*** Opening of Recorded data ***

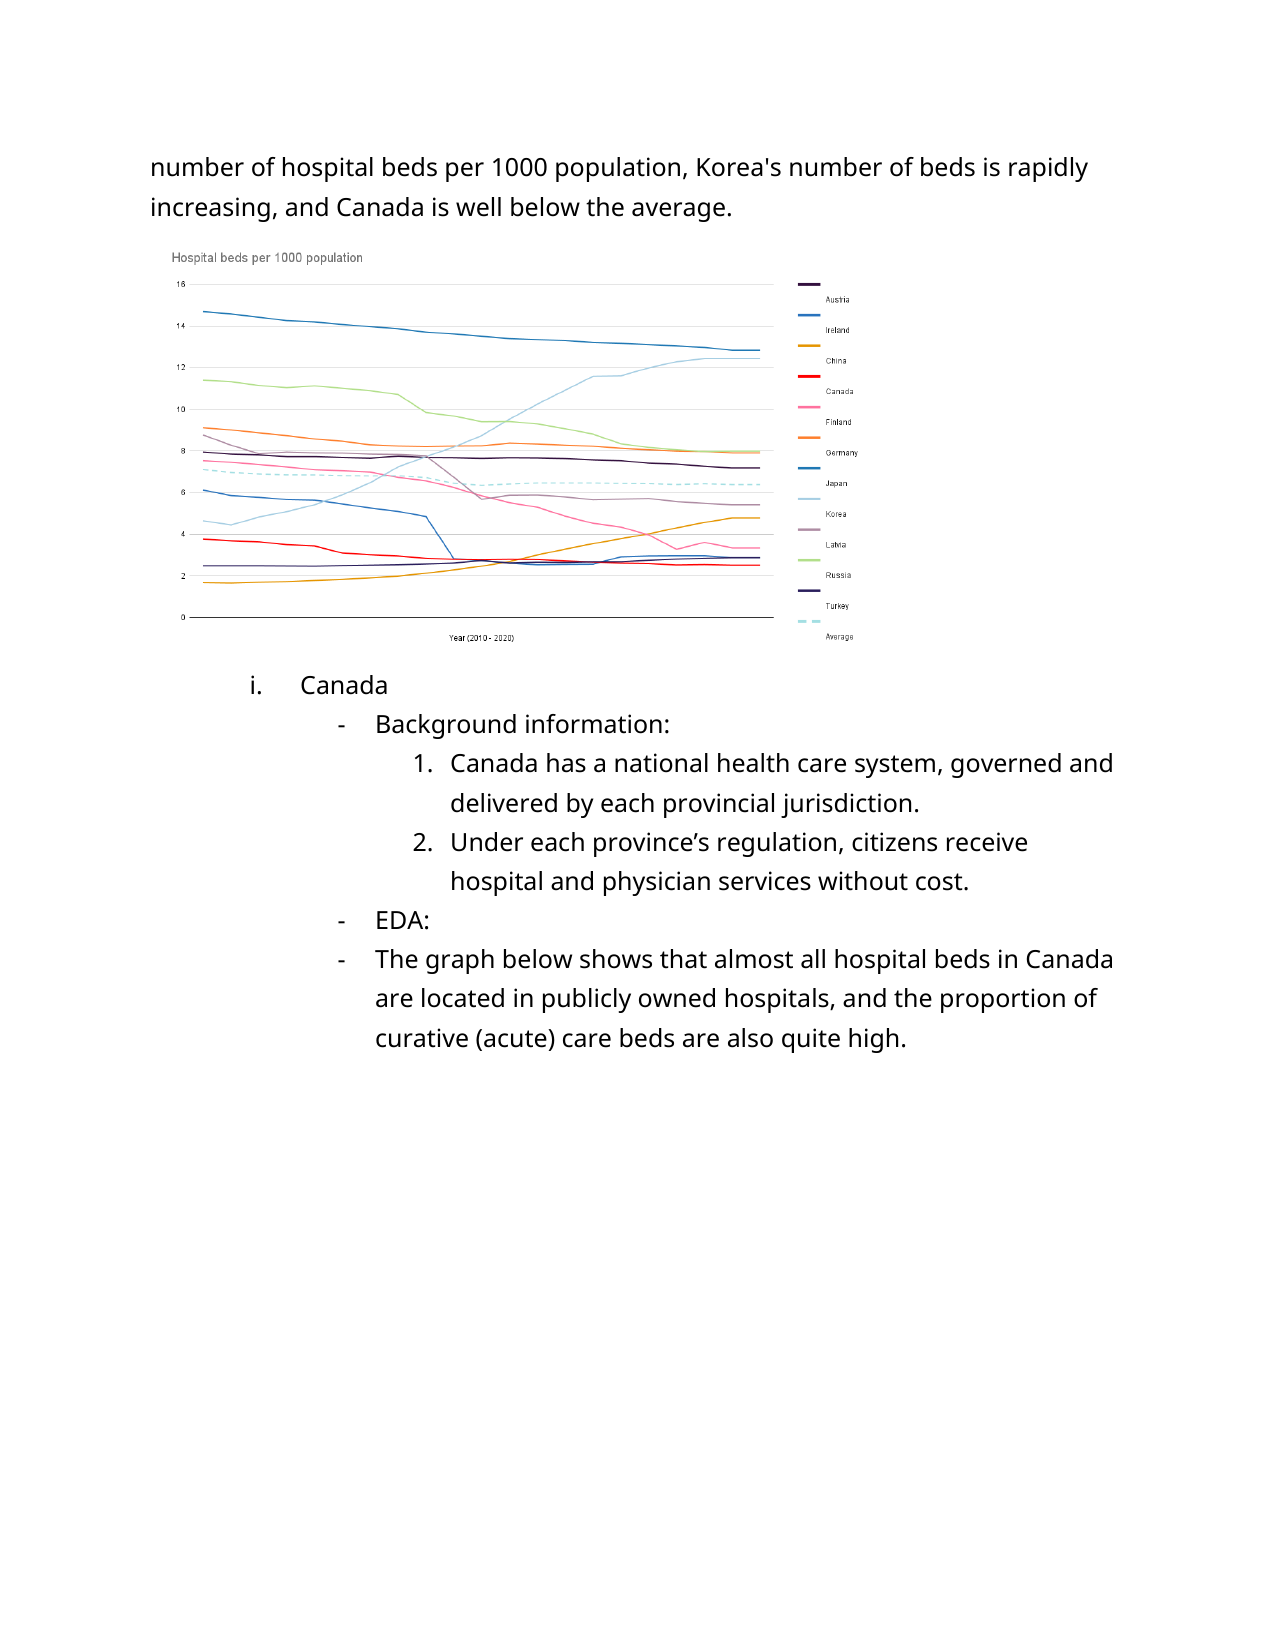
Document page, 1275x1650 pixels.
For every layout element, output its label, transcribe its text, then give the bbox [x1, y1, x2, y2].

list Background information: [337, 707, 1125, 741]
list EDA: [337, 903, 1125, 937]
list Under each province’s regulation, citizens receive hospital and physician services without cost. [412, 824, 1125, 898]
list Canada has a national health care system, governed and delivered by each provincial jurisdiction. [412, 746, 1125, 819]
picture [150, 228, 879, 664]
list The graph below shows that almost all hospital beds in Canada are located in publicly owned hospitals, and the proportion of curative (acute) care beds are also quite high. [337, 942, 1125, 1054]
list Canada [262, 668, 1125, 702]
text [150, 150, 1125, 223]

*** Close of Recorded data ***

- [Assignment]: The records above should be written out exactly, and the images dropped.

- [Result]:
Document page, 1275x1650 pixels.
For every layout element, output its label, transcribe its text, then give the bbox [x1, y1, x2, y2].

list Background information: [337, 707, 1125, 741]
list EDA: [337, 903, 1125, 937]
list Under each province’s regulation, citizens receive hospital and physician services without cost. [412, 824, 1125, 898]
list Canada has a national health care system, governed and delivered by each provincial jurisdiction. [412, 746, 1125, 819]
picture [150, 228, 879, 664]
list The graph below shows that almost all hospital beds in Canada are located in publicly owned hospitals, and the proportion of curative (acute) care beds are also quite high. [337, 942, 1125, 1054]
list Canada [262, 668, 1125, 702]
text [150, 150, 1125, 223]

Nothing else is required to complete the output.